La déficience visuelle peut donc être innée ou survenir plus tard. Elle peut être complète ou partielle. Chaque personne a une expérience, des sensations et des références différentes. Une personne qui n’a jamais vu un vélo, une autre qui en a déjà fait avant de perdre la vue et celle qui voit partiellement n’auront pas besoin des mêmes indications pour pédaler en tandem. Même chose pour le judo, la natation, le ski alpin ou le goalball, par exemple. Mais toutes auront besoin de plus de temps et de l’aide d’un guide ou d’un entraîneur pour s’adapter. 
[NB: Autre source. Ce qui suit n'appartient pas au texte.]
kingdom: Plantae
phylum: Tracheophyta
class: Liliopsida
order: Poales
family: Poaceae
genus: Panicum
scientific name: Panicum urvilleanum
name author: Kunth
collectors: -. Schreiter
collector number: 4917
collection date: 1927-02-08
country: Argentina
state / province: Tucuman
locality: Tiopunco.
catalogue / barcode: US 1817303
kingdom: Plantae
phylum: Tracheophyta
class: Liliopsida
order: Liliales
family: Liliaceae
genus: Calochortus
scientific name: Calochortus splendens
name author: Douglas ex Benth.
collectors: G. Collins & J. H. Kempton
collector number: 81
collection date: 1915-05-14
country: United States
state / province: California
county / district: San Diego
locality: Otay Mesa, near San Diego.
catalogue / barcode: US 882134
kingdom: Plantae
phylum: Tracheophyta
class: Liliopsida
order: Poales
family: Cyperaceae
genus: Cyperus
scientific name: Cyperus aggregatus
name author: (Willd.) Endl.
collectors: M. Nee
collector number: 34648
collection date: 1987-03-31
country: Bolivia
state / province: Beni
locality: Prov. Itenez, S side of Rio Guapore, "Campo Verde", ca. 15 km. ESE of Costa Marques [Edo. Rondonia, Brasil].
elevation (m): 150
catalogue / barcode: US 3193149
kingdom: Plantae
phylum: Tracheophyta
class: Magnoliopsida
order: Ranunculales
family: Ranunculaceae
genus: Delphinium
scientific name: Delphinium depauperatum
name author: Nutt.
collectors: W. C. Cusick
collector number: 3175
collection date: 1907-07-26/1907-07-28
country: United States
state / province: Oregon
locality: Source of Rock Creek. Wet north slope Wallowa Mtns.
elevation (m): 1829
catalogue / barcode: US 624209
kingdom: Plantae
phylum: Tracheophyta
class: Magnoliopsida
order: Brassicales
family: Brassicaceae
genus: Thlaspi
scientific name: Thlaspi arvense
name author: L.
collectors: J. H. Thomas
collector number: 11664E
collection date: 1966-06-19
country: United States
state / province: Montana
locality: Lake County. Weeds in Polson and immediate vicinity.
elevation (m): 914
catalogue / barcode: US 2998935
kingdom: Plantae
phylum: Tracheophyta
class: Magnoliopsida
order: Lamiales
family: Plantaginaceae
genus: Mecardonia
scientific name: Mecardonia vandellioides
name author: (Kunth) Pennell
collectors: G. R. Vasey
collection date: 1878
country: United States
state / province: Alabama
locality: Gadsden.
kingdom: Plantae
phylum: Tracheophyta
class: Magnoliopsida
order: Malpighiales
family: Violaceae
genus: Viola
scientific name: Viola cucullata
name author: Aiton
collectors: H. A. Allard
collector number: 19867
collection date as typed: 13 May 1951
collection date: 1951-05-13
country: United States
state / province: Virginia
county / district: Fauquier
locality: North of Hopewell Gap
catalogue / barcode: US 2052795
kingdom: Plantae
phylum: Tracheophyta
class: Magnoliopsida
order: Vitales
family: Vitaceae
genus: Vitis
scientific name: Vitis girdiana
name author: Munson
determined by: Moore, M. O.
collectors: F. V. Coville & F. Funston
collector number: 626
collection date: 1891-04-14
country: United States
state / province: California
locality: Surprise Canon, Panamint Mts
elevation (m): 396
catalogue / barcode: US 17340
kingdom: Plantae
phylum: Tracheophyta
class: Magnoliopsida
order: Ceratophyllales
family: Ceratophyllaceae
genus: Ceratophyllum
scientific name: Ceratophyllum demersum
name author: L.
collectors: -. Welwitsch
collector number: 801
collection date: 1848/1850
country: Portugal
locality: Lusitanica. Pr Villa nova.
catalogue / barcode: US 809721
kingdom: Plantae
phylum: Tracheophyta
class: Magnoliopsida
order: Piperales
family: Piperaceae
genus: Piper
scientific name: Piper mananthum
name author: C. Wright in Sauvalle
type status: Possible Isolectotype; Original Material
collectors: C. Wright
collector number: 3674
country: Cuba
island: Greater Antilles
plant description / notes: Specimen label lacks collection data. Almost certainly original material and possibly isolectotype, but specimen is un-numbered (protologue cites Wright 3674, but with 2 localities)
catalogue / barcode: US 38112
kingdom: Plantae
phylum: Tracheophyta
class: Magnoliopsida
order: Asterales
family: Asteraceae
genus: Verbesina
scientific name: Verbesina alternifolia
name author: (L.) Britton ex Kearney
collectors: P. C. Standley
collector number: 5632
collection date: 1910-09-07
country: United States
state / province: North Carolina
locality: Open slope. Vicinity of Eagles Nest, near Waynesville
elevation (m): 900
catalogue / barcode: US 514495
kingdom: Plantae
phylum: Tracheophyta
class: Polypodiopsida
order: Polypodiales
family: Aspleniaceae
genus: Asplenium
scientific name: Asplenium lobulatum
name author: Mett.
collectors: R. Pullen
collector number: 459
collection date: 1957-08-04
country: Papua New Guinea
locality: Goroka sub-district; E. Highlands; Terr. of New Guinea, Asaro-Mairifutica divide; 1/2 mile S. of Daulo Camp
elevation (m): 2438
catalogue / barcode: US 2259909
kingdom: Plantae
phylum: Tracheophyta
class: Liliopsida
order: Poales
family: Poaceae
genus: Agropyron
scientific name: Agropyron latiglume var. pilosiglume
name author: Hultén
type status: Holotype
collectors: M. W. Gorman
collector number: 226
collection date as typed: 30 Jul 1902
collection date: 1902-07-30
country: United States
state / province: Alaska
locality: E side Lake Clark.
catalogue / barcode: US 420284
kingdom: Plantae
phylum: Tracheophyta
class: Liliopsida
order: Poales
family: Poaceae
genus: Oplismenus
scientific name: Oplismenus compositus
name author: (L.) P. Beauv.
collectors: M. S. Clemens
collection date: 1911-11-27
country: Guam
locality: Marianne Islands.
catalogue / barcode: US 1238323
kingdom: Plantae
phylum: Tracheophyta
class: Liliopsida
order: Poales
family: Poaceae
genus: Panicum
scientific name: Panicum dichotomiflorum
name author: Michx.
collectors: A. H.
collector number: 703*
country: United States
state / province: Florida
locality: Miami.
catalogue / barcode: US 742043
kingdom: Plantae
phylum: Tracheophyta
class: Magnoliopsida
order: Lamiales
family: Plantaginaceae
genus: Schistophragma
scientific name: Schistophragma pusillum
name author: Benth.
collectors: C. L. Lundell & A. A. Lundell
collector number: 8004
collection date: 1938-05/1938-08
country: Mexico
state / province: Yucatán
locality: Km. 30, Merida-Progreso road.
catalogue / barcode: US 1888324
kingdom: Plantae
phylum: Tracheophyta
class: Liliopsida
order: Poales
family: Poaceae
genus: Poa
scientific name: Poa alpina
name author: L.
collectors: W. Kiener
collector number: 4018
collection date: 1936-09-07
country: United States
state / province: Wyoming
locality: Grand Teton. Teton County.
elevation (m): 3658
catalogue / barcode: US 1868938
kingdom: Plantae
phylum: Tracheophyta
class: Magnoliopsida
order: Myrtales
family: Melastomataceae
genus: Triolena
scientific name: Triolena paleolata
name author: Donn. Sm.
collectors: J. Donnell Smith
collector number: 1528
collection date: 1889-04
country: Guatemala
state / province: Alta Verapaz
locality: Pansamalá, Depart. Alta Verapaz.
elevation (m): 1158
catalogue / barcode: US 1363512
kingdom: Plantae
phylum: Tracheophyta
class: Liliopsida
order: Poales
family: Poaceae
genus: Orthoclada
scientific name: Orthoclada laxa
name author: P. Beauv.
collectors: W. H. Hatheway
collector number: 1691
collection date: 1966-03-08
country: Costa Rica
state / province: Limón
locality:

Le guide, qui peut être un ami, un membre de la famille ou une personne bénévole liée à un organisme devient alors les yeux de la personne aveugle. Elle assure sa sécurité, a continuellement son regard posé sur elle, lui fournit des indications précises au bon moment, va à son rythme, respecte ses capacités et limites, la rassure, puis établit un lien de confiance avec elle. 

L’Association sportive des aveugles du Québec (ASAQ) propose d’ailleurs une formation pour apprendre à bien les accompagner, destinée aux proches d’une personne aveugle, à des entraîneurs, des intervenants et des techniciens en loisirs qui travaillent avec une clientèle vivant avec une déficience visuelle.